I have an investment portfolio that was recommended by my former financial adviser, which contains a mix of different investment funds. My adviser retired a few years ago and I haven’t signed up to anyone else since. I thought my portfolio was doing just fine as it was. I’ve just had a statement that details various fees and charges and can see “platform charges” listed on top of the fund charges. Can you explain what these are, please?

Richard Barker, chartered financial planner with Smith & Pinching

Richard Barker, chartered financial planner with Smith & Pinching - Credit: Smith & Pinching

Richard Barker of Smith & Pinching responds:

An investment platform is an online facility where you can hold investment funds and manage the overall content of your investment portfolio. It provides the structure for your investments, in tax wrappers such as ISAs or pension funds. Importantly, it also provides the functionality to enable you to buy and sell funds in your portfolio of investments.
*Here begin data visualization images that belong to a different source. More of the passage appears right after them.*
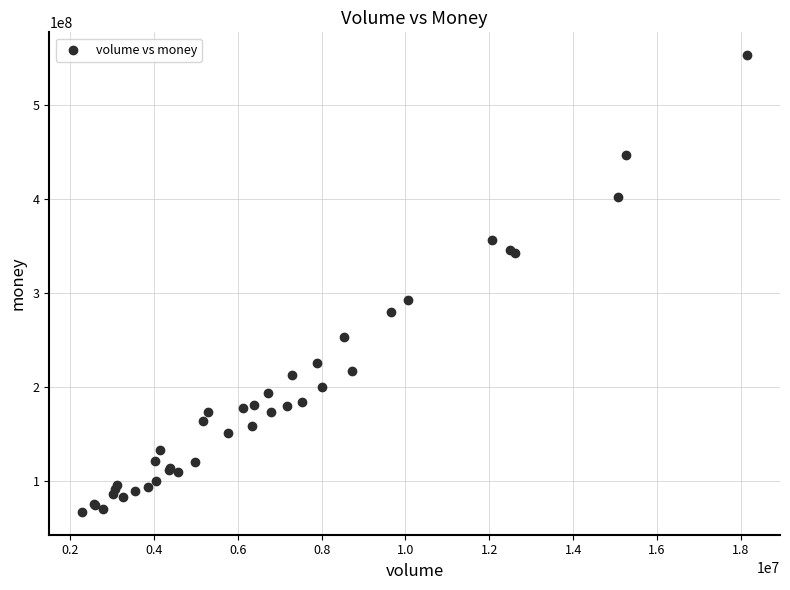

What Y value in the scatter plot is closest to 309907071?

292549115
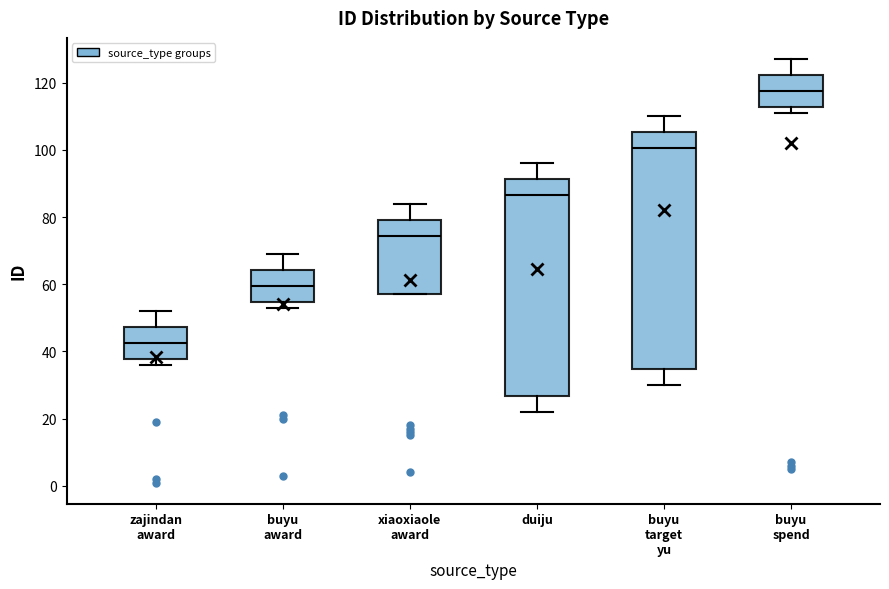

Reading left to right, transcribe this box plot: for each box, give where its median line is, the range the box spans, and where its two whiskers end, as read against the y-axis. The values are not printed on the chart, so give them approximately, as read against the axis.

zajindan award: median 42, box 38 to 48, whiskers 36 to 52
buyu award: median 60, box 54 to 64, whiskers 54 (just below the box's lower edge) to 70
xiaoxiaole award: median 74, box 58 to 80, whiskers 58 to 84
duiju: median 86, box 26 to 92, whiskers 22 to 96
buyu target yu: median 100, box 34 to 106, whiskers 30 to 110
buyu spend: median 118, box 112 to 122, whiskers 112 (just below the box's lower edge) to 128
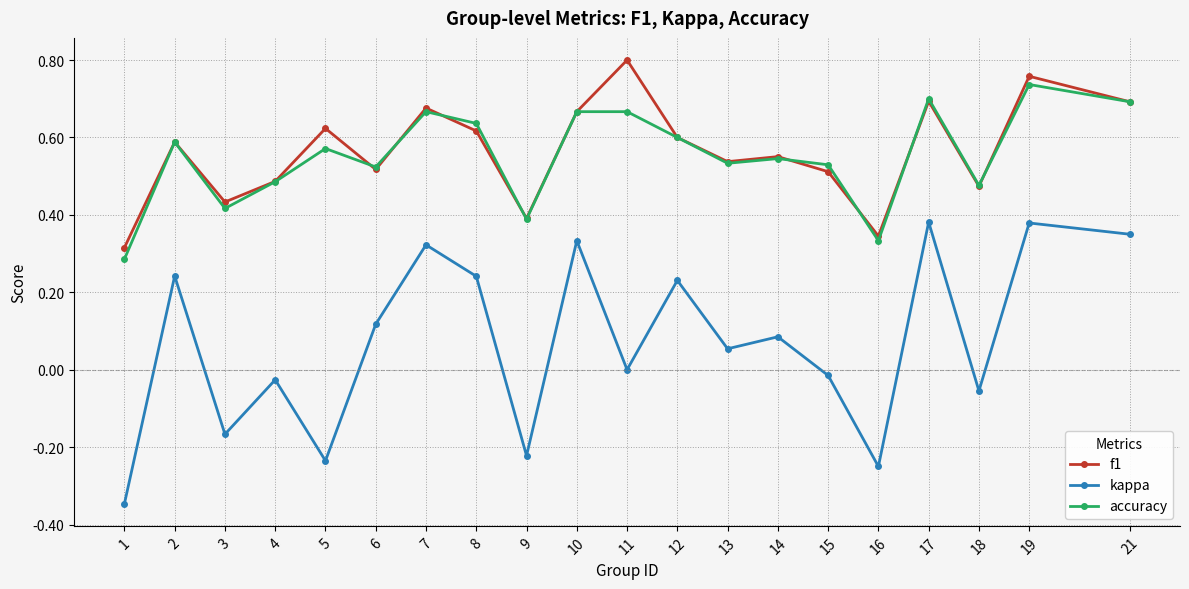

Is it true that accuracy equals 0.3 at 19?

False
Different platforms may have different charging structures, but here are details of the most common charges you may encounter. An annual platform charge is a basic charge levied by most platforms for the use of their services and will be either a percentage of the value of your investments or a fixed fee. On top of this annual fee (which may be paid on a monthly basis), you may have a tax wrapper charge for the pension or ISA structure in which your investment sits. Again, tax wrapper charges may be a percentage of your investments or a fixed fee.

If your platform buys or sells investment assets for your portfolio, the provider may charge a separate trading fee for each transaction. Platform charges will appear as separate charges to the annual management charges associated with the funds you hold in your portfolio.

You say that your portfolio is “doing just fine” but I think that if you haven’t reviewed it for some time, you would benefit from independent financial advice on an ongoing basis to ensure that your investments are meeting your targets and that the fund and platform charges remain competitive. Markets, funds and platforms have changed greatly over the past few years and providers are under increasing pressure from the Financial Conduct Authority to keep charges down.

Any opinions expressed in this article do not constitute advice. The value of an investment and the income from it could go down as well as up. The return at the end of the investment period is not guaranteed and you may get back less than you originally invested.